Fuji, pays de neige

Publié le 06/08/2020

Fuji, pays de neige

Pèlerin devant le mon Fuji, série des Cerisiers pour le cercle Katsushika, GAKUTEI Yashima (vers 1786-1868).

RMN-Grand Palais (MNAAG, Paris) / Thierry Ollivier

Évoquant le Japon, le nom du Mont Fuji s’impose d’emblée. Ce volcan sacré, mythique de 3 776 mètres ne cesse d’être célébré depuis le VIIe siècle par les Japonais qui lui vouent un culte particulier, attirés par la pureté de sa forme en cône, revêtu de neige et source de méditation, en particulier pour les moines.

Haut lieu spirituel inscrit au patrimoine mondial de l’UNESCO en 2013, il est aussi source d’inspiration pour les artistes qui le célèbrent notamment à travers estampes et photographies comme en témoignent les quelque 70 œuvres présentées au rez-de-jardin du musée Guimet. Elles font partie de sa somptueuse collection de 11 000 estampes. Une intéressante diversité apparaît dans ces œuvres polychromes. Si la montagne est toujours présente, elle n’occupe pas forcément le centre de la composition mais elle est là, sorte de témoin éternel, partie intégrante de la vie des Nippons. Colorées, ces estampes frappent par l’intensité du blanc que les artistes obtiennent souvent en réservant le blanc du papier.

L’emblématique montagne, le sacré qui en émane, sont remarquablement transmis par Yashima Gatukei qui présente un pèlerin vu de dos, comme en extase, devant le Fuji enneigé. Sans détails inutiles et en une écriture d’une grande finesse, il exprime l’émotion ressentie par cet homme. Une atmosphère de spiritualité baigne cette œuvre. C’est toute la dimension de ce volcan, sacré ou profane, toujours protecteur. Certains peintres font référence à la littérature ; chacun propose une vision unique de ce lieu qui peut être enchanteur, poétique, mystérieux. Parfois le mont aux pentes régulières apparaît solitaire, majestueux ou dans le lointain, comme un décor, ainsi Rizières d’Ono dans la province de Suruga où Hokusai évoque des silhouettes de travailleurs sous l’égide du fascinant volcan avec une extrême finesse.

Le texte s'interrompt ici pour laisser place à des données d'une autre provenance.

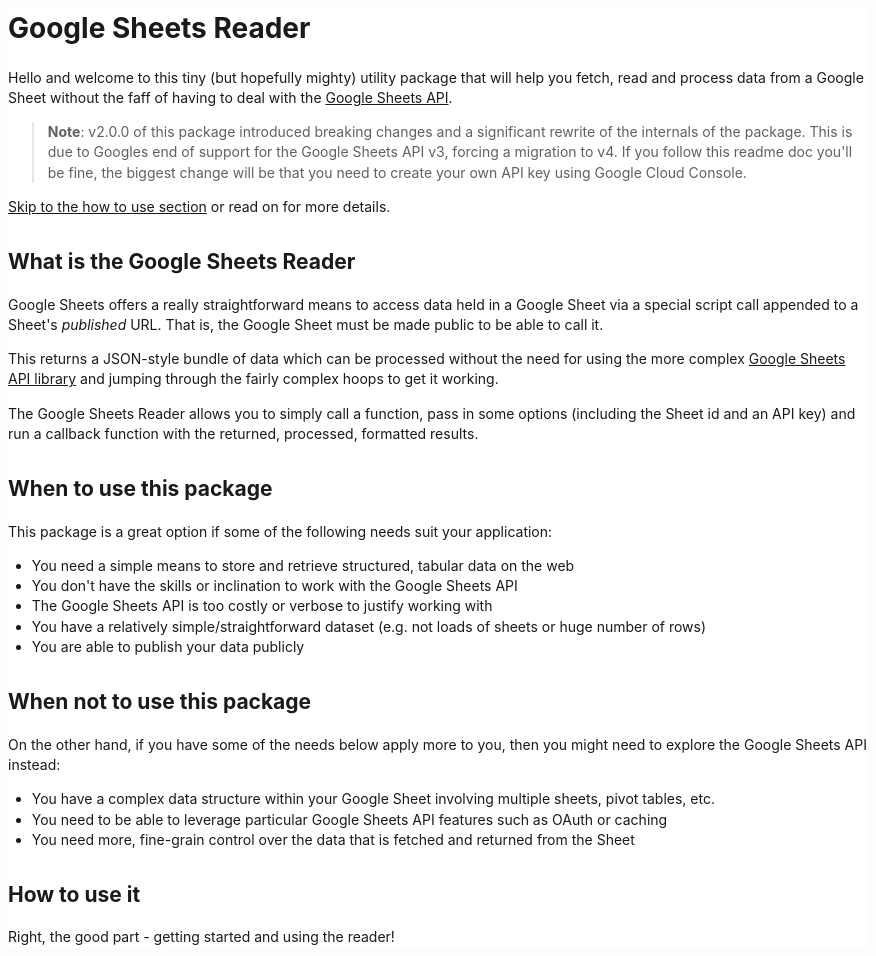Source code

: # Google Sheets Reader

Hello and welcome to this tiny (but hopefully mighty) utility package that will help you fetch, read and process data from a Google Sheet without the faff of having to deal with the [Google Sheets API](https://developers.google.com/sheets/api/).

> **Note**: v2.0.0 of this package introduced breaking changes and a significant rewrite of the internals of the package. This is due to Googles end of support for the Google Sheets API v3, forcing a migration to v4. If you follow this readme doc you'll be fine, the biggest change will be that you need to create your own API key using Google Cloud Console.

[Skip to the how to use section](#how-to-use) or read on for more details.

## What is the Google Sheets Reader

Google Sheets offers a really straightforward means to access data held in a Google Sheet via a special script call appended to a Sheet's _published_ URL. That is, the Google Sheet must be made public to be able to call it.

This returns a JSON-style bundle of data which can be processed without the need for using the more complex [Google Sheets API library](https://developers.google.com/sheets/api) and jumping through the fairly complex hoops to get it working.

The Google Sheets Reader allows you to simply call a function, pass in some options (including the Sheet id and an API key) and run a callback function with the returned, processed, formatted results.

## When to use this package

This package is a great option if some of the following needs suit your application:

- You need a simple means to store and retrieve structured, tabular data on the web
- You don't have the skills or inclination to work with the Google Sheets API
- The Google Sheets API is too costly or verbose to justify working with
- You have a relatively simple/straightforward dataset (e.g. not loads of sheets or huge number of rows)
- You are able to publish your data publicly

## When not to use this package

On the other hand, if you have some of the needs below apply more to you, then you might need to explore the Google Sheets API instead:

- You have a complex data structure within your Google Sheet involving multiple sheets, pivot tables, etc.
- You need to be able to leverage particular Google Sheets API features such as OAuth or caching
- You need more, fine-grain control over the data that is fetched and returned from the Sheet

## <a name="how-to-use"></a> How to use it

Right, the good part - getting started and using the reader!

Immortaliser ce site unique est le but des artistes dans ces estampes aux multiples nuances : Hiroshige évoque le paysage avec poésie, minutie, subtilité, il possède le sens de la nature qu’il traduit en des accords chromatiques parfois intenses, son trait apparaît d’une extrême finesse. Il alterne ocre clair et plus foncé sur les pentes de la montagne et comme Hokusai, saisit les variations de l’atmosphère selon l’heure et la saison. Hokusai aborde ce lieu dans une vision plus lyrique, multiplie les angles de vue souvent avec une intéressante sobriété tel Fuji bleu, une perfection de la nature transmise par la fluidité du trait. Autre regard avec Fuji rouge qui, dans une perspective rapprochée se révèle toujours en majesté mais ici apparaît un bâtiment dans le lointain. L’artiste s’exprime également en gris et noir nuancés conférant au lieu un charme évocateur.

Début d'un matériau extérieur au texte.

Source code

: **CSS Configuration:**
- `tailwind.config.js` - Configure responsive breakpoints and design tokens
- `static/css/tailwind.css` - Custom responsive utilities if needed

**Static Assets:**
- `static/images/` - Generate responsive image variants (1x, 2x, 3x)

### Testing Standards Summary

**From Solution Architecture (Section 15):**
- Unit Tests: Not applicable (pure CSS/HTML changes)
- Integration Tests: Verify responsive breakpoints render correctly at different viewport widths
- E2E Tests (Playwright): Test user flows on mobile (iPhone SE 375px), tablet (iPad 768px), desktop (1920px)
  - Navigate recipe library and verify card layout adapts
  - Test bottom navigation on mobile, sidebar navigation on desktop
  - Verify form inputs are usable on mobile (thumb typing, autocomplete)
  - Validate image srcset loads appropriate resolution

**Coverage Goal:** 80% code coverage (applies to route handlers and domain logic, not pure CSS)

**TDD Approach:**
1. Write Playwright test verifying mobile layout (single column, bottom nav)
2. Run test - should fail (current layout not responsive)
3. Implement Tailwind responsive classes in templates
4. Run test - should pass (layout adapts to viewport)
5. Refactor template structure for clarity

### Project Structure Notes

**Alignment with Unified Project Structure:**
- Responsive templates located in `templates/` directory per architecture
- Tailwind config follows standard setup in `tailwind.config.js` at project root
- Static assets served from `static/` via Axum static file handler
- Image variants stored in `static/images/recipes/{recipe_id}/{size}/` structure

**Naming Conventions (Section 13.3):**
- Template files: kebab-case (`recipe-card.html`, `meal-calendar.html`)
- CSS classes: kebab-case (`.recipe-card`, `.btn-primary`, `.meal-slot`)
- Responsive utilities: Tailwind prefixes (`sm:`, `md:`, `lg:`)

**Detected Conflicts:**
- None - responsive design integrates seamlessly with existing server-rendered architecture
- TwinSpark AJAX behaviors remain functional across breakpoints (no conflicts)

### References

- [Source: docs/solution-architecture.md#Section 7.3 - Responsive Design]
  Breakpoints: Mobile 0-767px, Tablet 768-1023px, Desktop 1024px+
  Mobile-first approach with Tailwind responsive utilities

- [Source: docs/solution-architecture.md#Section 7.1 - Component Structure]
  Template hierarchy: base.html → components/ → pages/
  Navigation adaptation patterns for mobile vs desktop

De la période d’Edo (1603-1868) à aujourd’hui, ces estampes donnent des visions très différentes de ce site, parfois réinventé, mais dans lesquelles le triangle de la montagne demeure visible. Elle est une référence incontournable, ainsi la retrouve-t-on comme motif pour la mode comme le révèle l’œuvre de Koryusai (1764-1788) où le Fuji figure sur un châle présenté par des courtisanes. Omniprésente, la neige figure dans la plupart des œuvres, elle ne saurait être séparée de la représentation de ce lieu ; sa douceur, son éclat contribuent à l’atmosphère de paix qui se dégage de cet endroit sacré. Parfois les artistes rehaussent le blanc de paillettes de mica qui rayonnent. Les artistes contemporains suivent l’exemple de leurs aînés comme Hasui qui excelle à rendre Un soir de neige à Terajima 1920 ; en couche épaisse sur toits et chemins elle adoucit le paysage. C’est encore Shozaburo qui, en 1953, peint la sérénité d’un temple par temps enneigé, quelques silhouettes de moines animent la composition. Beato photographie la montagne se découpant discrètement dans la brume et imposant cependant sa forte présence.

La fascination des Japonais pour le mont Fuji est perceptible dans ces créations où chacun laisse libre cours à son émotion, sa sensibilité.